The Müpa Budapest Crazy About Jazz series continues with its sixth season, in which a selection of Hungarian cultural figures confess their passion for jazz, with a musical twist. The hostess of the evenings, Erika Náray, a wonderful actress and singer, has previously been the host of a series of discussions with such distinguished artists as György Dragomán, Miklós Szinetár, Pál Sándor, Péter Scherer, Krisztián Nyáry, or Anna Szabó T., who once compared her children’s poems to jazz, but of course the enthusiastic audience has also met “professionals” ( musicians) on more than one occasion.
When the idea of Crazy About Jazz was born in the autumn of 2016, the organisers set themselves the goal of bringing this genre, wrongly categorised as ” layer music”, closer to the public through conversations with their favourite musicians from different areas of intellectual life, and to dispel the myth of its inaccessibility and “difficult to understand”. During the breaks between the talks, Erika Náray, leading her excellent orchestra (pianist Attila Juhász, bassist György Frey and drummer Tamás Berdisz, artistic director), occasionally with the involvement of the people concerned, presents exciting selections of her guests’ favourite jazz pieces:
“To me, jazz is the most exciting genre of music, and as all my musicians are wonderful musicians, I am in the lucky position to experience the most beautiful moments of freedom, liberation and creativity at every performance.”
The aforementioned line of musicians will be reinforced by Ági Szalóki, who will perform on 24 February. The popular singer is known mainly for her folk music and children’s performances, but it is worth remembering that she worked with (jazz) musicians such as Béla Szakcsi Lakatos, László Dés and Kornél Horváth as a teenager.
In addition to her Transylvanian Roma roots, the Liszt Prize-winning singer, who also became acquainted with classical music at an early age, achieved her initial success in the Ökrös ensemble and in the Besh o droM, a group playing Carpathian and Balkan world music, and for two decades she has been enriching the values of Hungarian culture independently, leading her own orchestra. Ági has also recently exerienced the joys of motherhood, and it is no coincidence that her current plans include a prominent role for arts education for the youngest generations.
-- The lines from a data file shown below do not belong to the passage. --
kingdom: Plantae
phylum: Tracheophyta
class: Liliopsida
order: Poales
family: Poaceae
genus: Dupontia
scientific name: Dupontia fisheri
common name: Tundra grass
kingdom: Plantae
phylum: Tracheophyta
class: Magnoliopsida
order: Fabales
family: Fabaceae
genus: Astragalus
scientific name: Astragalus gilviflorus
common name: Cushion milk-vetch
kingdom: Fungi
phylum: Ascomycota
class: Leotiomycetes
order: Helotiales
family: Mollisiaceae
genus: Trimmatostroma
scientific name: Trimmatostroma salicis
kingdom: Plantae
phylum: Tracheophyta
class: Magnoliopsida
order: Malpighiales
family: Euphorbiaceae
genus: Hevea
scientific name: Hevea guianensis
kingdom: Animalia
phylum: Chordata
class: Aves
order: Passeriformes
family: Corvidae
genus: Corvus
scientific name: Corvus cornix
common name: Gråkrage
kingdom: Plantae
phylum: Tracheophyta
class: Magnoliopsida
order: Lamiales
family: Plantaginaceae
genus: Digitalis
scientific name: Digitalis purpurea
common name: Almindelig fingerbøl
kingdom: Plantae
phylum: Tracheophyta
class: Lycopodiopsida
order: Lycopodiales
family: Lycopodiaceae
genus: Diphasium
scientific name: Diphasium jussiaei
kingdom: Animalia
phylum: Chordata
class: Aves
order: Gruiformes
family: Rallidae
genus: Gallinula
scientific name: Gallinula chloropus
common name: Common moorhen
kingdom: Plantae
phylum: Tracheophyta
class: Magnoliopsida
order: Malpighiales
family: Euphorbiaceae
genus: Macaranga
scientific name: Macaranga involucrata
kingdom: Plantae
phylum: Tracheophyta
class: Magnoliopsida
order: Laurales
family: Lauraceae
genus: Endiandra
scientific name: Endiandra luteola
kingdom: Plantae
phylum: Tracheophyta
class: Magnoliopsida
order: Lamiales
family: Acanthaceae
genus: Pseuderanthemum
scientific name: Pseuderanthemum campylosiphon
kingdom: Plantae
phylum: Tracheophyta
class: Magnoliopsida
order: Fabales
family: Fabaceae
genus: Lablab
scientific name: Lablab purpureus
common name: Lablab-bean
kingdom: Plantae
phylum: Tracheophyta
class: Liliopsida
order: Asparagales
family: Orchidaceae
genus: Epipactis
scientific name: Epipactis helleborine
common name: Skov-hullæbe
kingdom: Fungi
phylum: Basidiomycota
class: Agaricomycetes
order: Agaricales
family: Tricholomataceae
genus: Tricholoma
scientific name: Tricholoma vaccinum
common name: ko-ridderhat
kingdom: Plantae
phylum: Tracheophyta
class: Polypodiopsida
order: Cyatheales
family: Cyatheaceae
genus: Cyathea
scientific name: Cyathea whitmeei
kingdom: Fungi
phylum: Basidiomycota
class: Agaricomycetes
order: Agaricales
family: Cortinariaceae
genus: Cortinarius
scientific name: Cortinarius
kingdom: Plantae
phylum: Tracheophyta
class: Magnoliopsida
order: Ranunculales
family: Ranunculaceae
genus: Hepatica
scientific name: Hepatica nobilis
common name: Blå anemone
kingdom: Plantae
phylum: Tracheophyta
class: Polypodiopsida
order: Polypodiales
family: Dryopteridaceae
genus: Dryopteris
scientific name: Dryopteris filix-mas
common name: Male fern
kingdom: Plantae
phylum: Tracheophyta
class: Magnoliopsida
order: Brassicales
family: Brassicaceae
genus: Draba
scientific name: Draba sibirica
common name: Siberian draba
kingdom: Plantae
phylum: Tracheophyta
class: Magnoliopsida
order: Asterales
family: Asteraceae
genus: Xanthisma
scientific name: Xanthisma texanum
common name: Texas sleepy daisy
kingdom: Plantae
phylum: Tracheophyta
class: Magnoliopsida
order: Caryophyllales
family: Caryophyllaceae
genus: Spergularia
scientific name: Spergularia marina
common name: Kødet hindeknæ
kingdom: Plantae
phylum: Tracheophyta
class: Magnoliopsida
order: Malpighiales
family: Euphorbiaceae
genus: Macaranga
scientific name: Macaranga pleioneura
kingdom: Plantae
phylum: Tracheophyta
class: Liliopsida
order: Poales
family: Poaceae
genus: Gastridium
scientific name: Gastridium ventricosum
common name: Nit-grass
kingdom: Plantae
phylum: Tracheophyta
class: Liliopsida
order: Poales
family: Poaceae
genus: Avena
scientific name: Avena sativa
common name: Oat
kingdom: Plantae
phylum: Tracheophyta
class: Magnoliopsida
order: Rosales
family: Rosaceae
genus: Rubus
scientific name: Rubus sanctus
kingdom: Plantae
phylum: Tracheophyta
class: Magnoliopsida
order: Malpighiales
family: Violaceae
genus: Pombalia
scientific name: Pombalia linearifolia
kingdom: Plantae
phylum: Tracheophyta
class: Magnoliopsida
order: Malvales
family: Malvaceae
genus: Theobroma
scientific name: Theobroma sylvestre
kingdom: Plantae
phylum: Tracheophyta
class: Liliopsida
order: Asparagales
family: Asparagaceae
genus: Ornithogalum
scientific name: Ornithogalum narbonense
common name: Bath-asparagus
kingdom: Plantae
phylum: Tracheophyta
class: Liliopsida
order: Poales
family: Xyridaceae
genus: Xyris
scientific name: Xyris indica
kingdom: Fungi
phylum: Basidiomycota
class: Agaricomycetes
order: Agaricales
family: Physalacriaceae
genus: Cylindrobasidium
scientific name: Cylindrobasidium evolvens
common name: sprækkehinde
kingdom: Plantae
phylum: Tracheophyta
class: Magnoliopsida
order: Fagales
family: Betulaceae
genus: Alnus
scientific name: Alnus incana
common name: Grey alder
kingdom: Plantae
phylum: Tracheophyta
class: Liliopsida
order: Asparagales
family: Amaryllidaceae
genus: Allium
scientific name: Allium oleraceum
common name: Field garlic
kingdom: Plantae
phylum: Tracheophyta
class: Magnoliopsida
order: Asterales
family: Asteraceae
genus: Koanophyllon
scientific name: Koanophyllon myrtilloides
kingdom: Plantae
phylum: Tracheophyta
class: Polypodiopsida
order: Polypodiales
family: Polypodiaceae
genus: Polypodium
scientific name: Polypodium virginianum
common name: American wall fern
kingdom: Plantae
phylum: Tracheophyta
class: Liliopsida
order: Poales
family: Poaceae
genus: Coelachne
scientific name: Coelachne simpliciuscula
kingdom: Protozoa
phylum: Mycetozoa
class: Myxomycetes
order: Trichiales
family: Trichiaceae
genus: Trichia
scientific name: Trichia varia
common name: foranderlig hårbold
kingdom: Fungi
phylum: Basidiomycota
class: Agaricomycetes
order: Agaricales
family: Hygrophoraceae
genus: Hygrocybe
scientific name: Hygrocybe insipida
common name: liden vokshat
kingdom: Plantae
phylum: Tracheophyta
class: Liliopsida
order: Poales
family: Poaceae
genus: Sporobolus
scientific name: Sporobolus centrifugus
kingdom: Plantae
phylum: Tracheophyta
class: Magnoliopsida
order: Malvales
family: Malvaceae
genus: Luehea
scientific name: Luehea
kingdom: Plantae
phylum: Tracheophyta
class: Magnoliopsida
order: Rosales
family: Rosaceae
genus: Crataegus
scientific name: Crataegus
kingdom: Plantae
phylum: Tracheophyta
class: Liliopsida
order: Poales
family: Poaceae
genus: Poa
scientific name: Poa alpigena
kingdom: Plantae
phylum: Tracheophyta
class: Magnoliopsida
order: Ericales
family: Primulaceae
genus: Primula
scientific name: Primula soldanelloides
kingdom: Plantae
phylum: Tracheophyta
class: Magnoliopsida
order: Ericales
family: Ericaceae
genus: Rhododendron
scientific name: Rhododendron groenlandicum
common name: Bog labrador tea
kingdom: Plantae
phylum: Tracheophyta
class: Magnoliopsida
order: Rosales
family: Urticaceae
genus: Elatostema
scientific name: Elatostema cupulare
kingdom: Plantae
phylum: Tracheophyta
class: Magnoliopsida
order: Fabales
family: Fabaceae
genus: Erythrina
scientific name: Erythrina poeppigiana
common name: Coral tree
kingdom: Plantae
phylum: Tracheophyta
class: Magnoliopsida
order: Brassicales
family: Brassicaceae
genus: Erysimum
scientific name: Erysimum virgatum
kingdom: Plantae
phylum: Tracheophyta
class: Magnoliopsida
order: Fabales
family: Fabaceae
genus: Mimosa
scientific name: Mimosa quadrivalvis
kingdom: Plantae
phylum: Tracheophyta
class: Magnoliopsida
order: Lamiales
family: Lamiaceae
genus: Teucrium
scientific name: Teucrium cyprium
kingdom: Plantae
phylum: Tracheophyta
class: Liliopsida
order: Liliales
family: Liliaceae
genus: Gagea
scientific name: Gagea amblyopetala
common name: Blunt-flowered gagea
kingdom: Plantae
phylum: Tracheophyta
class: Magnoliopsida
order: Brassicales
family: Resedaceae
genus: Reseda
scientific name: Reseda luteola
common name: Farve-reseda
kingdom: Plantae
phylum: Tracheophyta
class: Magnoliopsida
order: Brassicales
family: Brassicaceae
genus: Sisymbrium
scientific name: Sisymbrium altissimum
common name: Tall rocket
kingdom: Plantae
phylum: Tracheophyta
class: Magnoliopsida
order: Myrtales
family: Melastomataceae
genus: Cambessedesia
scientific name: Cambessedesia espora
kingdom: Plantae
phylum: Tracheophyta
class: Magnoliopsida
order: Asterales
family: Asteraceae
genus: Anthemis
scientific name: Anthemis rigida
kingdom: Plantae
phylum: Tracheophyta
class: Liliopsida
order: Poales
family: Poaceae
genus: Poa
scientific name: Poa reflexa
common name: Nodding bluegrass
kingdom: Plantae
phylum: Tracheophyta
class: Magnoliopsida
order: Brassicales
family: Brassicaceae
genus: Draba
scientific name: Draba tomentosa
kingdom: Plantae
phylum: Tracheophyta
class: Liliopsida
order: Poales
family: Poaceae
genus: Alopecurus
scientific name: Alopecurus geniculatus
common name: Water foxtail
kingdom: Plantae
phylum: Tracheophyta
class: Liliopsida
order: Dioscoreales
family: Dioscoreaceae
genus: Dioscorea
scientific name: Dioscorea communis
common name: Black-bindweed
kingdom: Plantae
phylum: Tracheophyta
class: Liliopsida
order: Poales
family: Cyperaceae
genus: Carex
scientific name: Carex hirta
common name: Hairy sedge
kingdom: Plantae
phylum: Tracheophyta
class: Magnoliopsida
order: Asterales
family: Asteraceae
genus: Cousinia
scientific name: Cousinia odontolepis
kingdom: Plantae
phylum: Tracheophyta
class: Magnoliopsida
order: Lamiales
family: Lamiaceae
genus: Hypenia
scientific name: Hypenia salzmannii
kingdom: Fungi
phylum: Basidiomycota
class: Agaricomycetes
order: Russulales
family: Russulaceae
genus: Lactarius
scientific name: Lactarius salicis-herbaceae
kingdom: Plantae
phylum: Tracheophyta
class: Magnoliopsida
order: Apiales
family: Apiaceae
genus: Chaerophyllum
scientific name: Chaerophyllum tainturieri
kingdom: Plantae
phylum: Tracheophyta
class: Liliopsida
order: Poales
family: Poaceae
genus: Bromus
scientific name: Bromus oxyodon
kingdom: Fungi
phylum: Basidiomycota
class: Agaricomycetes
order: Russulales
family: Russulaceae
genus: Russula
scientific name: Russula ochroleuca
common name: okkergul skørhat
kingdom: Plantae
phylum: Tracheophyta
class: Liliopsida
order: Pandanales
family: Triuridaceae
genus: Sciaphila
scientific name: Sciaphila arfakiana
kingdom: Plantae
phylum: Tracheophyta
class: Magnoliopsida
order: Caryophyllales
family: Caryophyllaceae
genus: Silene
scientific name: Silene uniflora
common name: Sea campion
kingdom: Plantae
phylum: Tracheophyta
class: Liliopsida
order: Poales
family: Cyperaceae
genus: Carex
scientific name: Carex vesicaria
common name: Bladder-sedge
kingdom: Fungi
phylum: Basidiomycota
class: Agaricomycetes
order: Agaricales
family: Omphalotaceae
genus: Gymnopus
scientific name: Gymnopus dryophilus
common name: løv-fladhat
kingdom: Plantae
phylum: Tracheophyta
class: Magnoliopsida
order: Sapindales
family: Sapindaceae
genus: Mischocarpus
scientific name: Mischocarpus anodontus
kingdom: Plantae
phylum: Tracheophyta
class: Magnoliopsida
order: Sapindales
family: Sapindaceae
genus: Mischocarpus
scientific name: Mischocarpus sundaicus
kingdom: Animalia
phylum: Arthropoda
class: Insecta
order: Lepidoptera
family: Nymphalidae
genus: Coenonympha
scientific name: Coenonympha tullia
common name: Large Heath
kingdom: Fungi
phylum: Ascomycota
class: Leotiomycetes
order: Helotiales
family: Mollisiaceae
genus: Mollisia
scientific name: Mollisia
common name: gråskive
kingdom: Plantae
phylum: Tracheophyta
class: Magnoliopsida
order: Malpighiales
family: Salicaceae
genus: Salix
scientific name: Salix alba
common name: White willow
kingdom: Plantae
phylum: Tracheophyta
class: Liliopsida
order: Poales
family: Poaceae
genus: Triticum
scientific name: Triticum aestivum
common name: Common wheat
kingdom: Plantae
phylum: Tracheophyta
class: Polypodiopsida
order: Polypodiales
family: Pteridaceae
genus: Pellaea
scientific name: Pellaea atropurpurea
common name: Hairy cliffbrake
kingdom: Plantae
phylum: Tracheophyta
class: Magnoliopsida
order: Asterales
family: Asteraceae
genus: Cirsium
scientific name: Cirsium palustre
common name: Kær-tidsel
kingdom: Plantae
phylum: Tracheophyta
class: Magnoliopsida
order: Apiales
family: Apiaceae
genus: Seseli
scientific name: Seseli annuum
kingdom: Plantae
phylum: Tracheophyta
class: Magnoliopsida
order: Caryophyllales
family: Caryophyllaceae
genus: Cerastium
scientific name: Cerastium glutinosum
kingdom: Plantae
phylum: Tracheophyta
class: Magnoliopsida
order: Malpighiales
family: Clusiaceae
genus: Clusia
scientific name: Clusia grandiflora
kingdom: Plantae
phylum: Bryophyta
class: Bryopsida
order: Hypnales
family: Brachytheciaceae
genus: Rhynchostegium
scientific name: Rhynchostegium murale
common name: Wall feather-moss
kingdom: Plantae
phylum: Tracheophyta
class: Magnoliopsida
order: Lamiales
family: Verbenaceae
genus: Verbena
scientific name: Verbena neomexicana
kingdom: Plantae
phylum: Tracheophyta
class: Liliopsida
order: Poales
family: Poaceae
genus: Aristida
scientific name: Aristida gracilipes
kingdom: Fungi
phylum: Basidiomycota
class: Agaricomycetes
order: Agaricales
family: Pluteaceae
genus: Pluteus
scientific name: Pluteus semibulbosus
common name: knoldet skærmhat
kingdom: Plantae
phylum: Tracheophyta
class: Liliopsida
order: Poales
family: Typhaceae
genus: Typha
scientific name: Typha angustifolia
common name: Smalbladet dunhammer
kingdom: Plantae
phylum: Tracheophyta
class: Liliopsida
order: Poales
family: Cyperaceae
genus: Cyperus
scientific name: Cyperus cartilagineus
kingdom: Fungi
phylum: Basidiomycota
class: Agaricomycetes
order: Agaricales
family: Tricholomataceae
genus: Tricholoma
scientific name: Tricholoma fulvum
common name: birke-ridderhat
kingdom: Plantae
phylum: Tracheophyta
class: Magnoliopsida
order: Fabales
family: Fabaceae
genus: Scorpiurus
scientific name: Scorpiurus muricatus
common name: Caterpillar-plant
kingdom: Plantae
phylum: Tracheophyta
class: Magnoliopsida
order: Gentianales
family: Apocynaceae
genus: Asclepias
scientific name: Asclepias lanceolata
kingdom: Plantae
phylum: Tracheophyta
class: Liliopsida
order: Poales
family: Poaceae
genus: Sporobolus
“I see a great potential in combining music and poetry, and learning about the past and history, and how to make children love it.”
– she says. But this evening, jazz will clearly take the lead, and we can be sure that the singer, whose album A vágy muzsikál (Passion Makes Music), which includes transcriptions of Katalin Karády, is the most successful album of the last 15 years, will not only speak, but will also help to enhance the musical experience as Erika Náray’s partner.
One month to the day after Ági szalóki, Miklós Lukács on cimbalom will be the guest of the Crazy About Jazz series. Although his instrument is far from being a standard in a jazz orchestra, the Prima Prize-winning musician can safely claim to be (at least partly) a jazz musician, having played with such giants of the genre as Charles Lloyd, Archie Shepp, Steve Coleman, Bill Frisell, Chris Potter, Uri Caine and Frank London over the course of his decades-long career.
On 28 April, a very special guest will take to the stage at the Bohemian Venue. In the company of Ildikó Boldizsár, a storyteller and storytelling therapist who was awarded the Attila József Prize in 2006 for her work as a writer, we can also wonder whether there is a connection between the constantly evolving folk tales and the jazz tunes that are set in motion by the improvisations of musicians.
The final chord of the series in spring will once again be given by an outstanding musician, Dániel Gryllus, who, as one of the founders of the legendary Kaláka ensemble, has a deep knowledge of the universal folk and classical music traditions and has also taken an oath to write poetry. And where does jazz come into the equation? On 26 May, we will hear the stories of the cellist and composer who has passed on the artistic tradition to the next generation – his son Samu, also a musician, and his daughter Dorka, an actress.